Swamp milkweed (Asclepias incarnata) at Smith Lake Wildlife Management Area in Sheridan County. Photo by Justin Haag, Nebraskaland Magazine.


Swamp milkweed reproduces primarily through seeds, which are dispersed by wind when the mature pods split open. Each pod contains numerous seeds, each equipped with a fluffy, white coma that aids in wind dispersal. This mechanism allows swamp milkweed to spread its seeds over a wide area, facilitating its colonization of suitable wetland habitats.

Additionally, swamp milkweed can propagate through rhizomes. Rhizomes are underground stems that grow horizontally, giving rise to new shoots and plants. This method of reproduction allows swamp milkweed to form dense colonies and expand its presence within wetland environments.


Swamp milkweed interacts with a diverse array of species, such as monarch, swallowtails, fritillaries and skipper butterflies; bees; wasps; beetles; moths; hummingbirds; crab spiders and mantises. Its importance as a nectar source in wetland ecosystems supports both pollinators and herbivores.

Whorled Milkweed (Asclepias verticillata)

Whorled milkweed is named for its distinctive whorls of narrow, linear leaves that grow in circles or clusters along the stem, giving the plant a unique appearance. The stems of whorled milkweed are slender and upright, reaching heights of 1 to 2 feet. In summer, whorled milkweed blooms with small, fragrant white to pale-pink flowers arranged in compact clusters called umbels at the top of the stems. Each flower has five petals that curl backward, exposing the central crown of the flower where nectar is stored.

A whorled milkweed colony on Gerry Steinauer’s family prairie spread via rhizomes. Photo by Gerry Steinauer.


After flowering, whorled milkweed develops slender seed pods that are about 3 to 6 inches long. These pods split open when mature, releasing numerous seeds with tufts of silky hairs that aid in wind dispersal.


As one of the latest milkweeds to fade as the season progresses, this species often becomes a preferred host plant for monarch larvae in the late season. Additionally, it provides essential food sources for numerous native bee species.

Showy Milkweed (Asclepias speciosa)

In summer, showy milkweed produces dense, rounded clusters of pale pink to purplish-pink flowers that are highly fragrant. Each umbel consists of numerous individual flowers with five reflexed petals and a central crown of hooded structures containing nectar. Growing up to 3 to 4 feet tall, it features erect stems with broad, lance-shaped leaves arranged spirally along the stem. The leaves are smooth and can reach lengths of 6 to 10 inches. The plant is adapted to various habitats, including meadows, prairies and open woodlands, thriving in well-drained soils under full sun to partial shade.

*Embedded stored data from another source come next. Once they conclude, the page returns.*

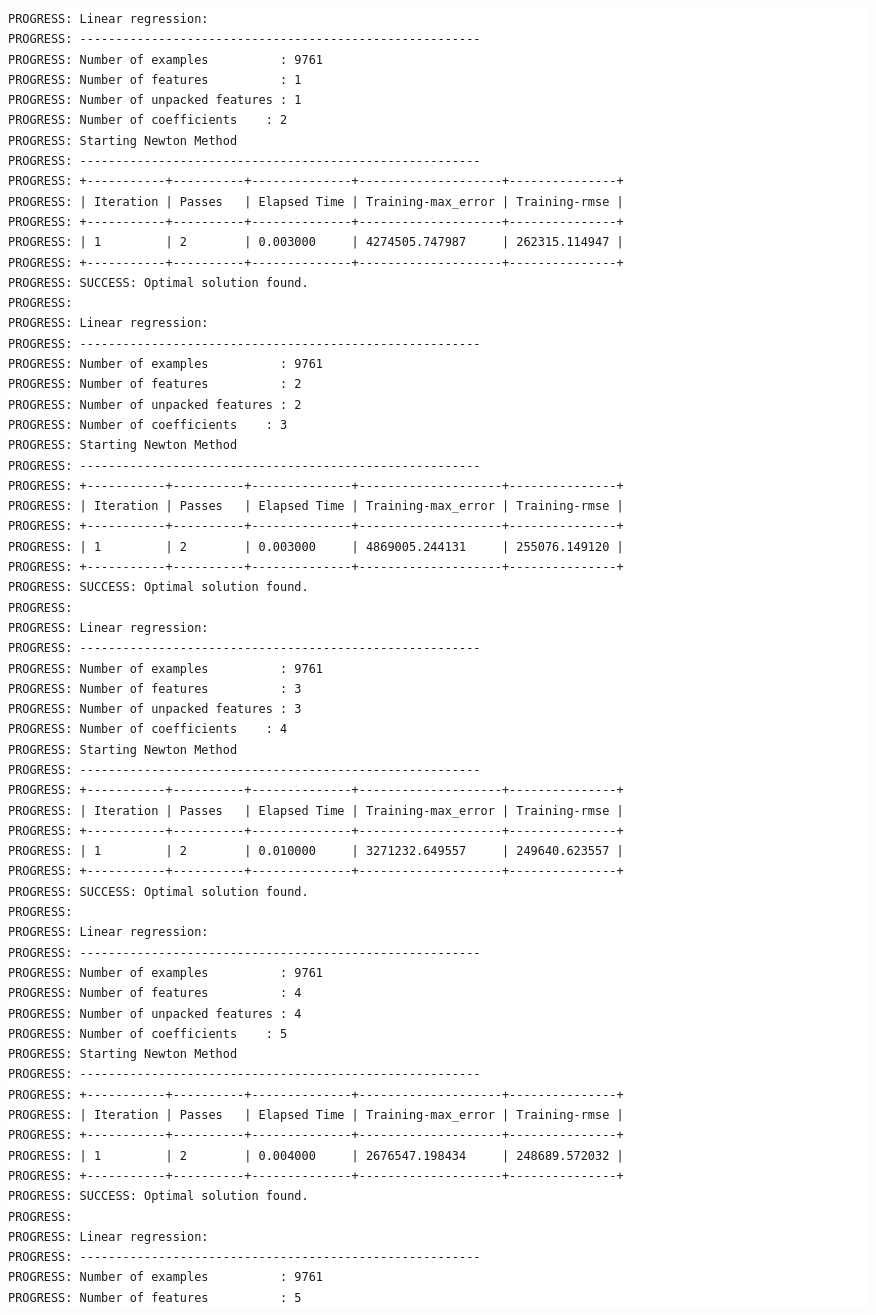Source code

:     PROGRESS: Linear regression:
    PROGRESS: --------------------------------------------------------
    PROGRESS: Number of examples          : 9761
    PROGRESS: Number of features          : 1
    PROGRESS: Number of unpacked features : 1
    PROGRESS: Number of coefficients    : 2
    PROGRESS: Starting Newton Method
    PROGRESS: --------------------------------------------------------
    PROGRESS: +-----------+----------+--------------+--------------------+---------------+
    PROGRESS: | Iteration | Passes   | Elapsed Time | Training-max_error | Training-rmse |
    PROGRESS: +-----------+----------+--------------+--------------------+---------------+
    PROGRESS: | 1         | 2        | 0.003000     | 4274505.747987     | 262315.114947 |
    PROGRESS: +-----------+----------+--------------+--------------------+---------------+
    PROGRESS: SUCCESS: Optimal solution found.
    PROGRESS:
    PROGRESS: Linear regression:
    PROGRESS: --------------------------------------------------------
    PROGRESS: Number of examples          : 9761
    PROGRESS: Number of features          : 2
    PROGRESS: Number of unpacked features : 2
    PROGRESS: Number of coefficients    : 3
    PROGRESS: Starting Newton Method
    PROGRESS: --------------------------------------------------------
    PROGRESS: +-----------+----------+--------------+--------------------+---------------+
    PROGRESS: | Iteration | Passes   | Elapsed Time | Training-max_error | Training-rmse |
    PROGRESS: +-----------+----------+--------------+--------------------+---------------+
    PROGRESS: | 1         | 2        | 0.003000     | 4869005.244131     | 255076.149120 |
    PROGRESS: +-----------+----------+--------------+--------------------+---------------+
    PROGRESS: SUCCESS: Optimal solution found.
    PROGRESS:
    PROGRESS: Linear regression:
    PROGRESS: --------------------------------------------------------
    PROGRESS: Number of examples          : 9761
    PROGRESS: Number of features          : 3
    PROGRESS: Number of unpacked features : 3
    PROGRESS: Number of coefficients    : 4
    PROGRESS: Starting Newton Method
    PROGRESS: --------------------------------------------------------
    PROGRESS: +-----------+----------+--------------+--------------------+---------------+
    PROGRESS: | Iteration | Passes   | Elapsed Time | Training-max_error | Training-rmse |
    PROGRESS: +-----------+----------+--------------+--------------------+---------------+
    PROGRESS: | 1         | 2        | 0.010000     | 3271232.649557     | 249640.623557 |
    PROGRESS: +-----------+----------+--------------+--------------------+---------------+
    PROGRESS: SUCCESS: Optimal solution found.
    PROGRESS:
    PROGRESS: Linear regression:
    PROGRESS: --------------------------------------------------------
    PROGRESS: Number of examples          : 9761
    PROGRESS: Number of features          : 4
    PROGRESS: Number of unpacked features : 4
    PROGRESS: Number of coefficients    : 5
    PROGRESS: Starting Newton Method
    PROGRESS: --------------------------------------------------------
    PROGRESS: +-----------+----------+--------------+--------------------+---------------+
    PROGRESS: | Iteration | Passes   | Elapsed Time | Training-max_error | Training-rmse |
    PROGRESS: +-----------+----------+--------------+--------------------+---------------+
    PROGRESS: | 1         | 2        | 0.004000     | 2676547.198434     | 248689.572032 |
    PROGRESS: +-----------+----------+--------------+--------------------+---------------+
    PROGRESS: SUCCESS: Optimal solution found.
    PROGRESS:
    PROGRESS: Linear regression:
    PROGRESS: --------------------------------------------------------
    PROGRESS: Number of examples          : 9761
    PROGRESS: Number of features          : 5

Showy Milkweed (Asclepias speciosa) on the North Platte National Wildlife Refuge in Scotts Bluff County. Photo by Justin Haag, Nebraskaland Magazine.

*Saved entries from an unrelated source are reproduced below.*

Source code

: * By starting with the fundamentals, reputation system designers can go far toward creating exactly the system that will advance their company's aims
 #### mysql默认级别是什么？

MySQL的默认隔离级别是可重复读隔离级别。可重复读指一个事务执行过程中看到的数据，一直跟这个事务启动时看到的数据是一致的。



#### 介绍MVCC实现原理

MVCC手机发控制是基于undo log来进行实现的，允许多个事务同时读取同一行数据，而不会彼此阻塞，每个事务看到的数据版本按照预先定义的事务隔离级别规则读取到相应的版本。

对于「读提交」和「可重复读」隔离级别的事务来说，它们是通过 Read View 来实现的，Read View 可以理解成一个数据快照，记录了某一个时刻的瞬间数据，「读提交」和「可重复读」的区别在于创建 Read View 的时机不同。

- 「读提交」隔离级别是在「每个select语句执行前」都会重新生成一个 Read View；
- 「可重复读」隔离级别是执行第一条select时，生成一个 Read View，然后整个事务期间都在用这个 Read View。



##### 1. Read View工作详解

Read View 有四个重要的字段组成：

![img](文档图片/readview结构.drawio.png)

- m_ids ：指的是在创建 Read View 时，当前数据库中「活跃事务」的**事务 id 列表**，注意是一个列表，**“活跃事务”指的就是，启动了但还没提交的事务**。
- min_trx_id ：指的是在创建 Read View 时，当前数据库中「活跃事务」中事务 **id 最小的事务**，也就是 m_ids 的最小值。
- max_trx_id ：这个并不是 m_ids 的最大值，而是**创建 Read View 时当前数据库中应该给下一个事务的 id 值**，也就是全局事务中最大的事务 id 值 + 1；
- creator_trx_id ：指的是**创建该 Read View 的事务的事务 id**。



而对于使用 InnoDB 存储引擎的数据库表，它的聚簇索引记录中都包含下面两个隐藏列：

After flowering, showy milkweed forms distinctive seed pods that are 3 to 5 inches long and smooth. These pods contain numerous seeds attached to silky, white hairs that enable wind dispersal.


Like other milkweed species, showy milkweed attracts monarch butterflies as a host plant for their eggs. Additionally, species like viceroy butterflies also utilize this plant. Beetles such as red milkweed beetles and large milkweed bugs are commonly observed on showy milkweed, while other insects such as lady beetles, pirate bugs, hoverflies and parasitic wasps also can be found there. Showy milkweed is occasionally visited by hummingbirds. It is among the less toxic milkweeds, and certain parts of the plant can be prepared as a vegetable for human consumption.

Shauna Groenewold of Lincoln raises, tags and releases monarch butterflies. Here she searches for eggs laid by wild monarchs in milkweed in her backyard. Photo by Eric Fowler, Nebraskaland Magazine.

Conservation Efforts

Habitat loss and pesticide use have significantly reduced milkweed populations, threatening the species that depend on them. Initiatives to restore native milkweed habitats, such as planting milkweed in gardens and participating in conservation programs, are essential to maintaining healthy ecosystems and supporting the abundance of creatures that rely on them.